Since starting a family we have been working towards creating our own family traditions. We have formed many weekly and daily rituals that we hope will instill a sense of belonging in our children but we have struggled when it comes to meaningful annual holiday traditions.
Christmas has been particularly problematic. Little of the holiday resonates with us or our values. I realise most people love christmas but we have found the commercialism and over indulgence don't appeal to us. My husband and I are both former Christians so the holiday has too many ties to religion for our liking. Also, Christmas day is so chock-a-block with extended family gatherings and there is scarce opportunity for us to form our own traditions.

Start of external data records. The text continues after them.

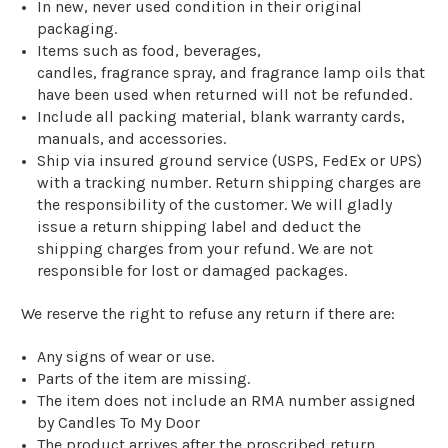
In new, never used condition in their original
packaging.
Items
such as
food, beverages,
candles,
fragrance
spray
, and fragrance lamp oils that
have been used when returned
will not
be refunded.
Include all packing material, blank warranty cards,
manuals, and accessories.
Ship via insured ground service (USPS
, FedEx
or UPS)
with a tracking number.
Return shipping charges are
the responsibility of the customer
.
We will gladly
issue a return shipping label and deduct the
shipping charges from your refund.
We are not
responsible for lost or damaged packages.
We reserve the right to refuse any return if there are:
Any signs of wear
or use.
Parts of the item are missing.
The item does not include an RMA number assigned
by Candles To My Door
The product arrives after the proscribed return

Enter the Summer Solstice! The Summer Solstice is a special time of year when we can appreciate nature and spend some quality time together before the hoopla of Christmas begins. It is also is a great opportunity for learning about the science of the solstice as well as the history behind our cultures most beloved holiday. On 21st of December, the Southern hemisphere is tilted towards the sun- making it the longest day of the year for us and the longest and darkest night of the year for those people living in the Northern hemisphere. In the Northern hemisphere the winter solstice has been celebrated in December by many different cultures for thousands of years. Feasting, gift-giving, decorating with lights, trees and other greenery all have pagan origins. The early Christian leaders added a Christian meaning to these festivals and over the years carols, Christmas cards, Santa, The North Pole and flying deer have all made their way into the mix as well. There is a rich history there, waiting to be explored.
In the lead up to Christmas this year we decided to mark the longest day of the year with some small celebrations of our own. We have started with some simple activities that we would like to become traditions in our family. The consensus was that we needed o plant something and to spend some time outdoors enjoying the sun. Luckily it was our Landcare day so that killed two birds with one stone. We also did some seed collecting which I thought was fitting for the occasion.

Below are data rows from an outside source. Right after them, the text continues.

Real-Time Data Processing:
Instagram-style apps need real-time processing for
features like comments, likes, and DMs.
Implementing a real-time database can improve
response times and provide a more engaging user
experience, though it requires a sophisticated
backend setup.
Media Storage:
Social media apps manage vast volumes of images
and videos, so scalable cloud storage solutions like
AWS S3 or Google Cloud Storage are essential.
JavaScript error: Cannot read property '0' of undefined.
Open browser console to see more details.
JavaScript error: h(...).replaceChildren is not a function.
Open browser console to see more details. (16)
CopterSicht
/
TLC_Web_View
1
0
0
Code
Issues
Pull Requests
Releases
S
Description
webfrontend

Before our special solstice dinner, Priya and I decided to make use of seasonal flowers for decoration. 'Christmas Bush' flowers at this time of year, hence the name. We threaded the beautiful pinkish red flowers into a wreath and some woven cane balls. This activity was fairly age appropriate for a young child.
Later we enjoyed a lovely candle lit meal, made by Daddy.
Our goal is to make this an occasion that we can all look forward to. In the years to come, our solstice tradition may develop and we won't limit ourselves to what we have done this year. Some ideas that I have come across include:
- Watching the sun rise or set
- Listening to a sun filled play list which includes 'Here Comes the Sun' by The Beatles or some Polyphonic Spree.
- Enjoying the sun at the beach
- Making ice blocks
- Doing sun crafts
- Making a sun dial
- Cooking with the sun
- Doing art with the sun
- Making daisy chains or crowns
- Having a bon fire
- Eating seasonal and local fruit and vegetables.
Do you celebrate the Summer Solstice? I'd love to hear about your own traditions.